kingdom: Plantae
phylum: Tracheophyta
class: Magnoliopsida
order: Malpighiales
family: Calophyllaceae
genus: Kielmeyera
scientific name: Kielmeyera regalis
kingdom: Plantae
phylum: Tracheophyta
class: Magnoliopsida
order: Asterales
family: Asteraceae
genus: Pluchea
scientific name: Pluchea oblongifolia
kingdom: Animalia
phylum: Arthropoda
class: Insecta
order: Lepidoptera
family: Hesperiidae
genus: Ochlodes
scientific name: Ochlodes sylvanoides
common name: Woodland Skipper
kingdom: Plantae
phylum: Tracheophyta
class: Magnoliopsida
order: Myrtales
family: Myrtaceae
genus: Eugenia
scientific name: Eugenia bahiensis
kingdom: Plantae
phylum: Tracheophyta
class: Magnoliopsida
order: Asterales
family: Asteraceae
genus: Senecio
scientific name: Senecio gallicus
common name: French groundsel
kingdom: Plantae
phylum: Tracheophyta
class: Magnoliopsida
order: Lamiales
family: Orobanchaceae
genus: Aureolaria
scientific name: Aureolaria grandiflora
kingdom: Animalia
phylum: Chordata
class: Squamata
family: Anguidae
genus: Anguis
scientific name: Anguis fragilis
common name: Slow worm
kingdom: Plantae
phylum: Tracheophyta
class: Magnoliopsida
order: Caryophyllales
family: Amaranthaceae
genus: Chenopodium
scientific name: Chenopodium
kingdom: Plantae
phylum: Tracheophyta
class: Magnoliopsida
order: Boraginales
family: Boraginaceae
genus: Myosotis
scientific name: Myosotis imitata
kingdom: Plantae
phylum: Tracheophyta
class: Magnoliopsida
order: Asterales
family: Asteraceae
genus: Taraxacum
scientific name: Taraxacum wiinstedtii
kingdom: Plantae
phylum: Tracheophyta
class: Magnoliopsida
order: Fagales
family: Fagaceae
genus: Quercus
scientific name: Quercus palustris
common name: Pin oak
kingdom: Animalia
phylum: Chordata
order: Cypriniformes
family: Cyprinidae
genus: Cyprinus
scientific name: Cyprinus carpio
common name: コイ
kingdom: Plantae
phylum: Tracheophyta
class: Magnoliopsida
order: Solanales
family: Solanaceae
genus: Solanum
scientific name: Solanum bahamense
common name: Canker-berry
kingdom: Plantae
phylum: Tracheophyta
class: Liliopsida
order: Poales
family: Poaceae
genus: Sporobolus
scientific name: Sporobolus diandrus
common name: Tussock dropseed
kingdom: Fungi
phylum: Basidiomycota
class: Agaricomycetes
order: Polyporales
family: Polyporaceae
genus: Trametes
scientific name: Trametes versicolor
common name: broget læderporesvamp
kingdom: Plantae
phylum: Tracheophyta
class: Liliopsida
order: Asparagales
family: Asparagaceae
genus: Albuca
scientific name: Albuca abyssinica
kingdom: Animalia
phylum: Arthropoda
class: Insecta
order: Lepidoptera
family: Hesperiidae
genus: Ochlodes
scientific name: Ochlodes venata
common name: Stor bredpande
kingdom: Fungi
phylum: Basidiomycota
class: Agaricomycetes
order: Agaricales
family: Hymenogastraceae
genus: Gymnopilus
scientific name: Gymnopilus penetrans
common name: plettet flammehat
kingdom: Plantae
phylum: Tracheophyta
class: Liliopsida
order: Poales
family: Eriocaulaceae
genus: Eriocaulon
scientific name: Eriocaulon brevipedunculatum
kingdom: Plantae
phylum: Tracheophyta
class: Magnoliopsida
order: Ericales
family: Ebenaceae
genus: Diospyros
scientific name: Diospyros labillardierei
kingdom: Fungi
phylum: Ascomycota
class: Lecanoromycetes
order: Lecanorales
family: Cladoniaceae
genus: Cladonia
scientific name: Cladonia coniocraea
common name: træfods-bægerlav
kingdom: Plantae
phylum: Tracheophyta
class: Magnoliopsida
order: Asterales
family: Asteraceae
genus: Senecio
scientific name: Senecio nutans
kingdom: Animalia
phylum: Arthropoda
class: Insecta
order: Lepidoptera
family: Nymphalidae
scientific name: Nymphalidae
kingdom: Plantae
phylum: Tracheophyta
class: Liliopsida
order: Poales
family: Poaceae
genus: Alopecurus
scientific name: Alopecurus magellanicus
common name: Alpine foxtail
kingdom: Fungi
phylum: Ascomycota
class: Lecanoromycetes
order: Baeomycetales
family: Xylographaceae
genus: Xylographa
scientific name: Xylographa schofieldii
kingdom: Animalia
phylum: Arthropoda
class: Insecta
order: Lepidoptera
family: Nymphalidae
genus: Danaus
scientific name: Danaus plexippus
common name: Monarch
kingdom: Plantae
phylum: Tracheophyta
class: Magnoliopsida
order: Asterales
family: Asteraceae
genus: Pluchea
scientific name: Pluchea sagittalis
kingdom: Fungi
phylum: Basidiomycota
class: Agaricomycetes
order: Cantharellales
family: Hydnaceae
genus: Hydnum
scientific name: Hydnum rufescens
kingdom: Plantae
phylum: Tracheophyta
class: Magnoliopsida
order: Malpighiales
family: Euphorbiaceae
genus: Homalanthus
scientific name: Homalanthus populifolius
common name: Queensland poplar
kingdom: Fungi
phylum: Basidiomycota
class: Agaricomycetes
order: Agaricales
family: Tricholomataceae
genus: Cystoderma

• • • •

Render all of the lines above as a Markdown table with two columns, No. and Line, giving each line its own numbered row and skipping any blank lines.

WRITTEN SOLUTION:
| No. | Line |
|---|---|
| 1 | kingdom: Plantae |
| 2 | phylum: Tracheophyta |
| 3 | class: Magnoliopsida |
| 4 | order: Malpighiales |
| 5 | family: Calophyllaceae |
| 6 | genus: Kielmeyera |
| 7 | scientific name: Kielmeyera regalis |
| 8 | kingdom: Plantae |
| 9 | phylum: Tracheophyta |
| 10 | class: Magnoliopsida |
| 11 | order: Asterales |
| 12 | family: Asteraceae |
| 13 | genus: Pluchea |
| 14 | scientific name: Pluchea oblongifolia |
| 15 | kingdom: Animalia |
| 16 | phylum: Arthropoda |
| 17 | class: Insecta |
| 18 | order: Lepidoptera |
| 19 | family: Hesperiidae |
| 20 | genus: Ochlodes |
| 21 | scientific name: Ochlodes sylvanoides |
| 22 | common name: Woodland Skipper |
| 23 | kingdom: Plantae |
| 24 | phylum: Tracheophyta |
| 25 | class: Magnoliopsida |
| 26 | order: Myrtales |
| 27 | family: Myrtaceae |
| 28 | genus: Eugenia |
| 29 | scientific name: Eugenia bahiensis |
| 30 | kingdom: Plantae |
| 31 | phylum: Tracheophyta |
| 32 | class: Magnoliopsida |
| 33 | order: Asterales |
| 34 | family: Asteraceae |
| 35 | genus: Senecio |
| 36 | scientific name: Senecio gallicus |
| 37 | common name: French groundsel |
| 38 | kingdom: Plantae |
| 39 | phylum: Tracheophyta |
| 40 | class: Magnoliopsida |
| 41 | order: Lamiales |
| 42 | family: Orobanchaceae |
| 43 | genus: Aureolaria |
| 44 | scientific name: Aureolaria grandiflora |
| 45 | kingdom: Animalia |
| 46 | phylum: Chordata |
| 47 | class: Squamata |
| 48 | family: Anguidae |
| 49 | genus: Anguis |
| 50 | scientific name: Anguis fragilis |
| 51 | common name: Slow worm |
| 52 | kingdom: Plantae |
| 53 | phylum: Tracheophyta |
| 54 | class: Magnoliopsida |
| 55 | order: Caryophyllales |
| 56 | family: Amaranthaceae |
| 57 | genus: Chenopodium |
| 58 | scientific name: Chenopodium |
| 59 | kingdom: Plantae |
| 60 | phylum: Tracheophyta |
| 61 | class: Magnoliopsida |
| 62 | order: Boraginales |
| 63 | family: Boraginaceae |
| 64 | genus: Myosotis |
| 65 | scientific name: Myosotis imitata |
| 66 | kingdom: Plantae |
| 67 | phylum: Tracheophyta |
| 68 | class: Magnoliopsida |
| 69 | order: Asterales |
| 70 | family: Asteraceae |
| 71 | genus: Taraxacum |
| 72 | scientific name: Taraxacum wiinstedtii |
| 73 | kingdom: Plantae |
| 74 | phylum: Tracheophyta |
| 75 | class: Magnoliopsida |
| 76 | order: Fagales |
| 77 | family: Fagaceae |
| 78 | genus: Quercus |
| 79 | scientific name: Quercus palustris |
| 80 | common name: Pin oak |
| 81 | kingdom: Animalia |
| 82 | phylum: Chordata |
| 83 | order: Cypriniformes |
| 84 | family: Cyprinidae |
| 85 | genus: Cyprinus |
| 86 | scientific name: Cyprinus carpio |
| 87 | common name: コイ |
| 88 | kingdom: Plantae |
| 89 | phylum: Tracheophyta |
| 90 | class: Magnoliopsida |
| 91 | order: Solanales |
| 92 | family: Solanaceae |
| 93 | genus: Solanum |
| 94 | scientific name: Solanum bahamense |
| 95 | common name: Canker-berry |
| 96 | kingdom: Plantae |
| 97 | phylum: Tracheophyta |
| 98 | class: Liliopsida |
| 99 | order: Poales |
| 100 | family: Poaceae |
| 101 | genus: Sporobolus |
| 102 | scientific name: Sporobolus diandrus |
| 103 | common name: Tussock dropseed |
| 104 | kingdom: Fungi |
| 105 | phylum: Basidiomycota |
| 106 | class: Agaricomycetes |
| 107 | order: Polyporales |
| 108 | family: Polyporaceae |
| 109 | genus: Trametes |
| 110 | scientific name: Trametes versicolor |
| 111 | common name: broget læderporesvamp |
| 112 | kingdom: Plantae |
| 113 | phylum: Tracheophyta |
| 114 | class: Liliopsida |
| 115 | order: Asparagales |
| 116 | family: Asparagaceae |
| 117 | genus: Albuca |
| 118 | scientific name: Albuca abyssinica |
| 119 | kingdom: Animalia |
| 120 | phylum: Arthropoda |
| 121 | class: Insecta |
| 122 | order: Lepidoptera |
| 123 | family: Hesperiidae |
| 124 | genus: Ochlodes |
| 125 | scientific name: Ochlodes venata |
| 126 | common name: Stor bredpande |
| 127 | kingdom: Fungi |
| 128 | phylum: Basidiomycota |
| 129 | class: Agaricomycetes |
| 130 | order: Agaricales |
| 131 | family: Hymenogastraceae |
| 132 | genus: Gymnopilus |
| 133 | scientific name: Gymnopilus penetrans |
| 134 | common name: plettet flammehat |
| 135 | kingdom: Plantae |
| 136 | phylum: Tracheophyta |
| 137 | class: Liliopsida |
| 138 | order: Poales |
| 139 | family: Eriocaulaceae |
| 140 | genus: Eriocaulon |
| 141 | scientific name: Eriocaulon brevipedunculatum |
| 142 | kingdom: Plantae |
| 143 | phylum: Tracheophyta |
| 144 | class: Magnoliopsida |
| 145 | order: Ericales |
| 146 | family: Ebenaceae |
| 147 | genus: Diospyros |
| 148 | scientific name: Diospyros labillardierei |
| 149 | kingdom: Fungi |
| 150 | phylum: Ascomycota |
| 151 | class: Lecanoromycetes |
| 152 | order: Lecanorales |
| 153 | family: Cladoniaceae |
| 154 | genus: Cladonia |
| 155 | scientific name: Cladonia coniocraea |
| 156 | common name: træfods-bægerlav |
| 157 | kingdom: Plantae |
| 158 | phylum: Tracheophyta |
| 159 | class: Magnoliopsida |
| 160 | order: Asterales |
| 161 | family: Asteraceae |
| 162 | genus: Senecio |
| 163 | scientific name: Senecio nutans |
| 164 | kingdom: Animalia |
| 165 | phylum: Arthropoda |
| 166 | class: Insecta |
| 167 | order: Lepidoptera |
| 168 | family: Nymphalidae |
| 169 | scientific name: Nymphalidae |
| 170 | kingdom: Plantae |
| 171 | phylum: Tracheophyta |
| 172 | class: Liliopsida |
| 173 | order: Poales |
| 174 | family: Poaceae |
| 175 | genus: Alopecurus |
| 176 | scientific name: Alopecurus magellanicus |
| 177 | common name: Alpine foxtail |
| 178 | kingdom: Fungi |
| 179 | phylum: Ascomycota |
| 180 | class: Lecanoromycetes |
| 181 | order: Baeomycetales |
| 182 | family: Xylographaceae |
| 183 | genus: Xylographa |
| 184 | scientific name: Xylographa schofieldii |
| 185 | kingdom: Animalia |
| 186 | phylum: Arthropoda |
| 187 | class: Insecta |
| 188 | order: Lepidoptera |
| 189 | family: Nymphalidae |
| 190 | genus: Danaus |
| 191 | scientific name: Danaus plexippus |
| 192 | common name: Monarch |
| 193 | kingdom: Plantae |
| 194 | phylum: Tracheophyta |
| 195 | class: Magnoliopsida |
| 196 | order: Asterales |
| 197 | family: Asteraceae |
| 198 | genus: Pluchea |
| 199 | scientific name: Pluchea sagittalis |
| 200 | kingdom: Fungi |
| 201 | phylum: Basidiomycota |
| 202 | class: Agaricomycetes |
| 203 | order: Cantharellales |
| 204 | family: Hydnaceae |
| 205 | genus: Hydnum |
| 206 | scientific name: Hydnum rufescens |
| 207 | kingdom: Plantae |
| 208 | phylum: Tracheophyta |
| 209 | class: Magnoliopsida |
| 210 | order: Malpighiales |
| 211 | family: Euphorbiaceae |
| 212 | genus: Homalanthus |
| 213 | scientific name: Homalanthus populifolius |
| 214 | common name: Queensland poplar |
| 215 | kingdom: Fungi |
| 216 | phylum: Basidiomycota |
| 217 | class: Agaricomycetes |
| 218 | order: Agaricales |
| 219 | family: Tricholomataceae |
| 220 | genus: Cystoderma |